The girl, who said she was sleeping on a mattress in her living room Dec. 28, 2013, said she remembers being taken by an man who she hadn’t seen before. She recalled being driven in a car to a house she had never been in.

“I remember asking if I was dreaming and a voice said ‘Yes, go back to sleep,’” she said. As she spoke from the witness stand, she never looked over at the defendant’s bench except to point out Young in the room. Her shoulders touched her ears with discomfort over some of the direct questions and she swiveled slightly in her chair.

Prosecutors say Young took the girl from her home in Homewood, brought her to his home in Flossmoor, sexually assaulted her in his bed and then carried her to the stoop of another Flossmoor resident.

Young was not charged until November 2019, and police had no major suspects until semen and DNA evidence collected from the girl and her clothing found a match, prosecutors said in opening statements.

Police had said DNA recovered from the child did not match any person in police records when it was tested in June 2014 by the Illinois State Police Division of Forensic Services.

But in 2019, a detective retrieved bottles from Young’s trash to collect more of his DNA, prosecutors said. Detectives then traveled out of state to where the girl, who was then 12, lived and had her pick out a photo from a lineup. After the girl identified Young as the person who she remembers taking her from her home, law enforcement retrieved more DNA evidence from Young through a cheek swab, prosecutors said.

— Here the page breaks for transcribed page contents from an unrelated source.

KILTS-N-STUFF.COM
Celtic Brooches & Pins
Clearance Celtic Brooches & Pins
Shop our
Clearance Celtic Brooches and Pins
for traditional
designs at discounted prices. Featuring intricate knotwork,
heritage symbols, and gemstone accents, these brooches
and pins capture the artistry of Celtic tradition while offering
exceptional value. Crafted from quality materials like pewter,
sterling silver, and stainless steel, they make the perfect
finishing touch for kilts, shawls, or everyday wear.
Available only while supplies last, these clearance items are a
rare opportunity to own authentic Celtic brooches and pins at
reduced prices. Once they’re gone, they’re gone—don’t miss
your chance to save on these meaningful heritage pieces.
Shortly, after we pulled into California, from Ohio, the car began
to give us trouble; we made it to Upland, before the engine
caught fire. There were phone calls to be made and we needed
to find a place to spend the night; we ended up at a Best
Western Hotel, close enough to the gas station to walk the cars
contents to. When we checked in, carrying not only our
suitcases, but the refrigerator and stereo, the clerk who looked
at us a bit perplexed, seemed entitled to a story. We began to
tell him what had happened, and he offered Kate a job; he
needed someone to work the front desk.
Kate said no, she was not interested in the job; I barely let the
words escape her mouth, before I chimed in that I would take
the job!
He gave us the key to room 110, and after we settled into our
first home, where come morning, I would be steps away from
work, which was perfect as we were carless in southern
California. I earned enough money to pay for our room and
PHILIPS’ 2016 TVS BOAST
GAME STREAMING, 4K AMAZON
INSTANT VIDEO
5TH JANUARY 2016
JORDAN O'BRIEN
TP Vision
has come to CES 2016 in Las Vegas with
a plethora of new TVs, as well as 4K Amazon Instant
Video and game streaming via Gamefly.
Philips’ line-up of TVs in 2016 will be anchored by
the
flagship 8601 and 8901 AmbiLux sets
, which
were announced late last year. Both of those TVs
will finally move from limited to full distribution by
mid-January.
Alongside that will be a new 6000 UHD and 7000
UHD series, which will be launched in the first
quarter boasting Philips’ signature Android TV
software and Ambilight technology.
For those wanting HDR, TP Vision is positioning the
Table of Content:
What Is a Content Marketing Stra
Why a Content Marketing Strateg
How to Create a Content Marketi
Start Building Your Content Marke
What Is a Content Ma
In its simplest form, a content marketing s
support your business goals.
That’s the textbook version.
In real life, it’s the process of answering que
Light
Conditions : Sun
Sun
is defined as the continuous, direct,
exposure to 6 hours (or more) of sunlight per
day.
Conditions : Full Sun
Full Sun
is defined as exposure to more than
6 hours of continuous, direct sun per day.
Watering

The odds of these DNA tests being a match for the wrong person are astronomically low, the state argued.

The girl confirmed under cross examination Wednesday by Thedford that back in 2013, she said the man who attacked her had blue eyes, was bald and had a beard. Young did not match that description at the time, Thedford said.

Thedford also said the girl never spoken about this attack with her parents and only spoke to detectives once in 2013, once in 2019 when she was asked to pick out someone in a photo lineup and then once again on Wednesday. The state countered by saying this is not a topic children are comfortable talking about with family.

Flossmoor resident Peter Gabel testified he found the child on his doorstep at about 2 a.m. Dec. 28, 2013. Gabel said the child recalled being carried out of the home where she was sexually assaulted, being brought outside and going over a set of train tracks before being dropped off at his house, he said.

Gabel, who called the police and returned the child to her parents, said there are train tracks by his house that match the girl’s description.

Testimony in the trial was to resume Thursday at the Cook County courthouse in Markham.